Saturday, 6 June 2015

What will Victor Ponta do next?

It seems timely, since he has been accused of seventeen counts of corruption, to republish the article on Victor Ponta that I wrote shortly after he lost the presidential election last November. Like the commentators in the press, I didn't expected Victor Ponta still to be in office seven months later, despite his party's parliamentary majority and despite the fact that there is no reason in principle why losing the presidency should means he loses the premiership. There is a strong reason in principle why plagiarising his doctoral thesis means he should have stood down, but he didn't, so I do not expect him to resign now unless, or rather until, forced to do so.


19th November, 2014: What will Victor Ponta do next?


What will happen in Romania next, after the surprise election of Klaus Iohannis (his name is really Johannis) as President?

What will happen to Victor Ponta, who lost the presidency to almost everyone’s surprise?
Nothing, for the time being. He will continue being Prime Minister, despite the change of president. It is the Government not the president that rules Romania. Like his mentor Adrian Nastase, who was the PSD candidate for the presidency ten years ago (and who is now out on parole), Victor Ponta never wanted to be president and wanted to continue as prime minister. So everything is peachy. Except it’s not.

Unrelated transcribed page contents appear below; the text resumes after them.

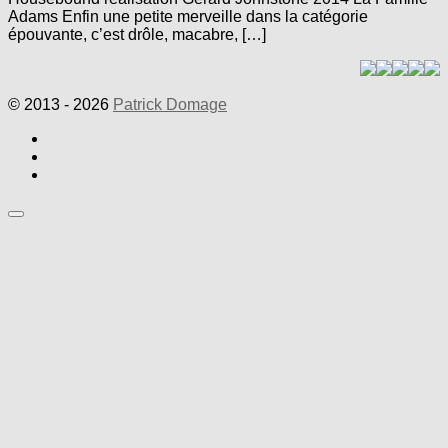
Adams Enfin une petite merveille dans la catégorie
épouvante, c’est drôle, macabre, […]
© 2013 - 2026
Patrick Domage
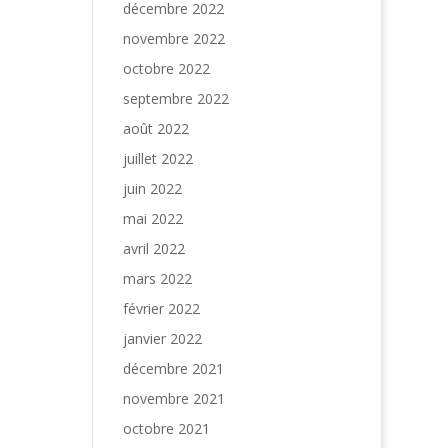
décembre 2022
novembre 2022
octobre 2022
septembre 2022
août 2022
juillet 2022
juin 2022
mai 2022
avril 2022
mars 2022
février 2022
janvier 2022
décembre 2021
novembre 2021
octobre 2021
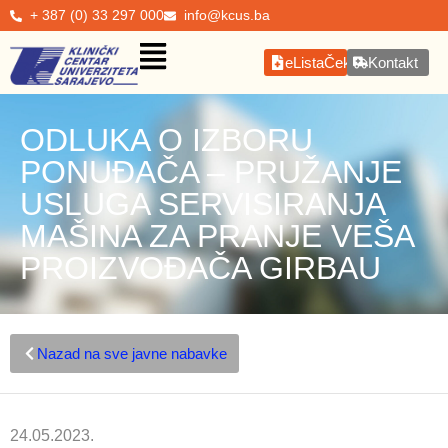
+ 387 (0) 33 297 000
info@kcus.ba
eListaČekanja
Kontakt
ODLUKA O IZBORU
PONUĐAČA – PRUŽANJE
USLUGA SERVISIRANJA
MAŠINA ZA PRANJE VEŠA
PROIZVOĐAČA GIRBAU
Nazad na sve javne nabavke
24.05.2023.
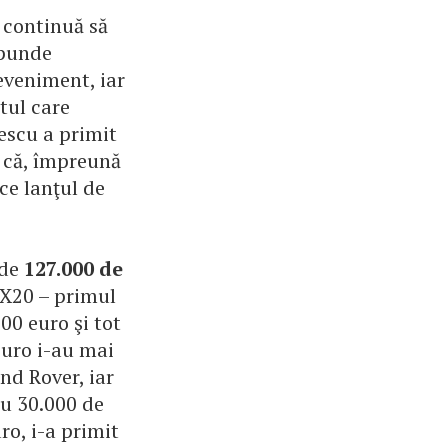
u continuă să
spunde
eveniment, iar
tul care
escu a primit
l că, împreună
ce lanţul de
 de
127.000 de
 "X20 – primul
0 euro şi tot
euro i-au mai
nd Rover, iar
u 30.000 de
ro, i-a primit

Victor Ponta though a clever man is not leader of the Social Democrat party (PSD) or Prime Minister because of his own strength of personality or sheer stature. He is not what in British politics is called a big beast of the jungle. Only two Romanian politicians really qualify for that description: Ion Iliescu, who overthrew Ceausescu and had him shot, and Traian Basescu. Victor Ponta, by contrast, was chosen as a young (too young to have been a communist) and telegenic front man for the PSD.

For those who do not follow Romanian politics, I should explain that the PSD is not a political party in the sense understood in Western Europe. It is the continuation of the old Communist Party by other means and without the left-wing ideology. It is not monolithic or genuinely national but is a federation of parties organised in each Romanian county. Each country organisation is in effect a business, a conspiracy or, if we are to call spades spades, a criminal network. Mr. Ponta is leader as long as he can balance the competing interests of the leaders of the party in the countries (the so called ‘barons’) and offer them a chance of winning the 2016 parliamentary election.

Mr. Ponta said that any PSD candidate for the presidency would get 40% of the votes. It was up to him to get another 10%. The fact that Mr. Ponta won only 45% of the votes and therefore lost the presidency does not mean he cannot lead his party to victory in 2016. The way he lost Sunday’s election probably does. 

Victor Ponta fought a very old-fashioned campaign that seemed to be tailored to the unsophisticated, nationalistic Romanian electorate of the early 1990s, offering pension increases and public works. Playing the racial and religious cards against his German Protestant opponent is what everyone would expect him to do, though it seems to have been ineffective. No one was surprised by his shameless campaign to bribe electors with public money Electoral fraud which may have stolen up to 900,000 votes has not made a big impact here, through it certainly should have done. But the sight of very long queues of Romanians outside embassies and consulates, queueing all day in the cold, in many cases never to be allowed to vote, were crucial for winning the election for Mr. Iohannis and will permanently tarnish Mr. Ponta’s image. And these things happened not only on Sunday but in the first round of the election two weeks before. They happened because the diaspora is overwhelmingly opposed to the PSD. Those people were not queueing all day to vote for Victor Ponta. Mr. Ponta defended the way in which voting took place abroad on television in his debates with Mr. Iohannis. The contempt for the viewing public was unmistakable.

Remember that Mr. Ponta was discovered to have plagiarised his doctoral thesis. Then there are lurid, melodramatic allegations on the net about his connection with a young prosecutor who committed suicide back in 2002, while investigating Adrian Nastase. If I held stocks in Mr. Ponta I should sell them. That is what the barons are thinking too.